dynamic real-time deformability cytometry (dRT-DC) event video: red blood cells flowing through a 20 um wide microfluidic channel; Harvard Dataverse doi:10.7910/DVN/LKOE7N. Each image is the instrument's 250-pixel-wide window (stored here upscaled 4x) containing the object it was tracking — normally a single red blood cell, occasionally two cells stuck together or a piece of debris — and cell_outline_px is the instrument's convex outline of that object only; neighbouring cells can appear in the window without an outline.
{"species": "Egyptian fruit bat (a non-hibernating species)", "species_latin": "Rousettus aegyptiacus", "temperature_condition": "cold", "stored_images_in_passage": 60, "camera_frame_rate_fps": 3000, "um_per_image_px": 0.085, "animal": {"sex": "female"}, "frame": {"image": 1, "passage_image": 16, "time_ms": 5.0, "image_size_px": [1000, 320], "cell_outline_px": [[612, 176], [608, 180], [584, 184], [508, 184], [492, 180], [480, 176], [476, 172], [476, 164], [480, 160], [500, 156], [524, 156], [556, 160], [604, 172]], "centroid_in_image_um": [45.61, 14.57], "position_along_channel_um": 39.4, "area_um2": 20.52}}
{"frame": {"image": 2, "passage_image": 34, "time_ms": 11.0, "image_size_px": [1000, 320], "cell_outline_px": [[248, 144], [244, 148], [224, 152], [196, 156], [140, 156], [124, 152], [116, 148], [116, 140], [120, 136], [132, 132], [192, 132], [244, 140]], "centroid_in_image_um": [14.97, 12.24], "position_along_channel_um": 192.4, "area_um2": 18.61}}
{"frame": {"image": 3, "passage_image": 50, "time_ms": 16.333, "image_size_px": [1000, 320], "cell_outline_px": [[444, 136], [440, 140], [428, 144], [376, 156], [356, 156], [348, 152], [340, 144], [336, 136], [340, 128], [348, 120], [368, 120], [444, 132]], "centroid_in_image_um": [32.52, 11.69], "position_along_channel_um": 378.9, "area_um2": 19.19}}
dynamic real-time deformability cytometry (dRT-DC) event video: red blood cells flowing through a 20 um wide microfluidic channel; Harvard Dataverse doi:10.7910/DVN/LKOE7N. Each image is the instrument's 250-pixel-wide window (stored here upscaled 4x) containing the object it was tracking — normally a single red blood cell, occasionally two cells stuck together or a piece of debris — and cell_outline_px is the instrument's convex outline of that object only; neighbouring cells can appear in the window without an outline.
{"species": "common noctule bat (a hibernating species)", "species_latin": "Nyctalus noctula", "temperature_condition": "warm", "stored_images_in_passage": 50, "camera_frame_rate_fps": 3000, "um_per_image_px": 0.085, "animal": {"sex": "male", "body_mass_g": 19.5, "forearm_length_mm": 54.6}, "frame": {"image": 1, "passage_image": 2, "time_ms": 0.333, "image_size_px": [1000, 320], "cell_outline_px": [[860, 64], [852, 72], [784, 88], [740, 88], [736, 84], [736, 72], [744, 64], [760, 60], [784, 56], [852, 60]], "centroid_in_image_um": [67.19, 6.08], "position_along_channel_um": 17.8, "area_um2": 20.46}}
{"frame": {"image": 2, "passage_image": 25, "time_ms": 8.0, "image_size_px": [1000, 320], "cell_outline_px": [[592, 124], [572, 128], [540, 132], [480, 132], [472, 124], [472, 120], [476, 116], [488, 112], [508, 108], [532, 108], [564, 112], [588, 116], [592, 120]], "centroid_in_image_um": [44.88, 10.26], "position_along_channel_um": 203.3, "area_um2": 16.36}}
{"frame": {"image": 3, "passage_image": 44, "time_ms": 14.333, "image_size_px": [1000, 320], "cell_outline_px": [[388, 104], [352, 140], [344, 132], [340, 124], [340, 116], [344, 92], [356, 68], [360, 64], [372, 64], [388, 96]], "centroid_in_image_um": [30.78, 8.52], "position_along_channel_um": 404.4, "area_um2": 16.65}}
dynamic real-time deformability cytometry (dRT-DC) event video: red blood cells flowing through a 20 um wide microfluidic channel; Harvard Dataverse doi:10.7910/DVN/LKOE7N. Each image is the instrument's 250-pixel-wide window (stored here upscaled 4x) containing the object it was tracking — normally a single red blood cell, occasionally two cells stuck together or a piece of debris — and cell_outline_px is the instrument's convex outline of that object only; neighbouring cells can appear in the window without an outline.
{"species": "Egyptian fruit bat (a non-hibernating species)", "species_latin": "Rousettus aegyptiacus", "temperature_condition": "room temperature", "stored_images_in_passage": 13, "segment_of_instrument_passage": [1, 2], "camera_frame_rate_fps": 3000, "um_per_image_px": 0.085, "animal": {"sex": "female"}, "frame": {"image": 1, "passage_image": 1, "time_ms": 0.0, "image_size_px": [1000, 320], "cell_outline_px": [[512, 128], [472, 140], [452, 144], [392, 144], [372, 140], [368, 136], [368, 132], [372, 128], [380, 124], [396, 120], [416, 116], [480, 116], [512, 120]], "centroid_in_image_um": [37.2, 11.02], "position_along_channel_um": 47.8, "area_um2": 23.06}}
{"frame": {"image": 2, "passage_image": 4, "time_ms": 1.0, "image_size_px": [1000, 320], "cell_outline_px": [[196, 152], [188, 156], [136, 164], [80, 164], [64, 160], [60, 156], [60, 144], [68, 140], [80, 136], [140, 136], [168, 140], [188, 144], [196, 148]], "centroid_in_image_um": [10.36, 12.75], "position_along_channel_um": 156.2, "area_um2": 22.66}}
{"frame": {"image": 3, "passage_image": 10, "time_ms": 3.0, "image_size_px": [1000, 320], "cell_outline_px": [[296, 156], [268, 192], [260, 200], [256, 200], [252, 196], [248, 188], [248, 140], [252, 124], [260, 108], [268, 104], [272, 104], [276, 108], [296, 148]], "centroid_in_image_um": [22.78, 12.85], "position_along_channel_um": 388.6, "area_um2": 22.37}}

DIRECTIONS: The whole listing above needs to be written out again exactly.

WRITTEN RESPONSE:
dynamic real-time deformability cytometry (dRT-DC) event video: red blood cells flowing through a 20 um wide microfluidic channel; Harvard Dataverse doi:10.7910/DVN/LKOE7N. Each image is the instrument's 250-pixel-wide window (stored here upscaled 4x) containing the object it was tracking — normally a single red blood cell, occasionally two cells stuck together or a piece of debris — and cell_outline_px is the instrument's convex outline of that object only; neighbouring cells can appear in the window without an outline.
{"species": "Egyptian fruit bat (a non-hibernating species)", "species_latin": "Rousettus aegyptiacus", "temperature_condition": "cold", "stored_images_in_passage": 60, "camera_frame_rate_fps": 3000, "um_per_image_px": 0.085, "animal": {"sex": "female"}, "frame": {"image": 1, "passage_image": 16, "time_ms": 5.0, "image_size_px": [1000, 320], "cell_outline_px": [[612, 176], [608, 180], [584, 184], [508, 184], [492, 180], [480, 176], [476, 172], [476, 164], [480, 160], [500, 156], [524, 156], [556, 160], [604, 172]], "centroid_in_image_um": [45.61, 14.57], "position_along_channel_um": 39.4, "area_um2": 20.52}}
{"frame": {"image": 2, "passage_image": 34, "time_ms": 11.0, "image_size_px": [1000, 320], "cell_outline_px": [[248, 144], [244, 148], [224, 152], [196, 156], [140, 156], [124, 152], [116, 148], [116, 140], [120, 136], [132, 132], [192, 132], [244, 140]], "centroid_in_image_um": [14.97, 12.24], "position_along_channel_um": 192.4, "area_um2": 18.61}}
{"frame": {"image": 3, "passage_image": 50, "time_ms": 16.333, "image_size_px": [1000, 320], "cell_outline_px": [[444, 136], [440, 140], [428, 144], [376, 156], [356, 156], [348, 152], [340, 144], [336, 136], [340, 128], [348, 120], [368, 120], [444, 132]], "centroid_in_image_um": [32.52, 11.69], "position_along_channel_um": 378.9, "area_um2": 19.19}}
dynamic real-time deformability cytometry (dRT-DC) event video: red blood cells flowing through a 20 um wide microfluidic channel; Harvard Dataverse doi:10.7910/DVN/LKOE7N. Each image is the instrument's 250-pixel-wide window (stored here upscaled 4x) containing the object it was tracking — normally a single red blood cell, occasionally two cells stuck together or a piece of debris — and cell_outline_px is the instrument's convex outline of that object only; neighbouring cells can appear in the window without an outline.
{"species": "common noctule bat (a hibernating species)", "species_latin": "Nyctalus noctula", "temperature_condition": "warm", "stored_images_in_passage": 50, "camera_frame_rate_fps": 3000, "um_per_image_px": 0.085, "animal": {"sex": "male", "body_mass_g": 19.5, "forearm_length_mm": 54.6}, "frame": {"image": 1, "passage_image": 2, "time_ms": 0.333, "image_size_px": [1000, 320], "cell_outline_px": [[860, 64], [852, 72], [784, 88], [740, 88], [736, 84], [736, 72], [744, 64], [760, 60], [784, 56], [852, 60]], "centroid_in_image_um": [67.19, 6.08], "position_along_channel_um": 17.8, "area_um2": 20.46}}
{"frame": {"image": 2, "passage_image": 25, "time_ms": 8.0, "image_size_px": [1000, 320], "cell_outline_px": [[592, 124], [572, 128], [540, 132], [480, 132], [472, 124], [472, 120], [476, 116], [488, 112], [508, 108], [532, 108], [564, 112], [588, 116], [592, 120]], "centroid_in_image_um": [44.88, 10.26], "position_along_channel_um": 203.3, "area_um2": 16.36}}
{"frame": {"image": 3, "passage_image": 44, "time_ms": 14.333, "image_size_px": [1000, 320], "cell_outline_px": [[388, 104], [352, 140], [344, 132], [340, 124], [340, 116], [344, 92], [356, 68], [360, 64], [372, 64], [388, 96]], "centroid_in_image_um": [30.78, 8.52], "position_along_channel_um": 404.4, "area_um2": 16.65}}
dynamic real-time deformability cytometry (dRT-DC) event video: red blood cells flowing through a 20 um wide microfluidic channel; Harvard Dataverse doi:10.7910/DVN/LKOE7N. Each image is the instrument's 250-pixel-wide window (stored here upscaled 4x) containing the object it was tracking — normally a single red blood cell, occasionally two cells stuck together or a piece of debris — and cell_outline_px is the instrument's convex outline of that object only; neighbouring cells can appear in the window without an outline.
{"species": "Egyptian fruit bat (a non-hibernating species)", "species_latin": "Rousettus aegyptiacus", "temperature_condition": "room temperature", "stored_images_in_passage": 13, "segment_of_instrument_passage": [1, 2], "camera_frame_rate_fps": 3000, "um_per_image_px": 0.085, "animal": {"sex": "female"}, "frame": {"image": 1, "passage_image": 1, "time_ms": 0.0, "image_size_px": [1000, 320], "cell_outline_px": [[512, 128], [472, 140], [452, 144], [392, 144], [372, 140], [368, 136], [368, 132], [372, 128], [380, 124], [396, 120], [416, 116], [480, 116], [512, 120]], "centroid_in_image_um": [37.2, 11.02], "position_along_channel_um": 47.8, "area_um2": 23.06}}
{"frame": {"image": 2, "passage_image": 4, "time_ms": 1.0, "image_size_px": [1000, 320], "cell_outline_px": [[196, 152], [188, 156], [136, 164], [80, 164], [64, 160], [60, 156], [60, 144], [68, 140], [80, 136], [140, 136], [168, 140], [188, 144], [196, 148]], "centroid_in_image_um": [10.36, 12.75], "position_along_channel_um": 156.2, "area_um2": 22.66}}
{"frame": {"image": 3, "passage_image": 10, "time_ms": 3.0, "image_size_px": [1000, 320], "cell_outline_px": [[296, 156], [268, 192], [260, 200], [256, 200], [252, 196], [248, 188], [248, 140], [252, 124], [260, 108], [268, 104], [272, 104], [276, 108], [296, 148]], "centroid_in_image_um": [22.78, 12.85], "position_along_channel_um": 388.6, "area_um2": 22.37}}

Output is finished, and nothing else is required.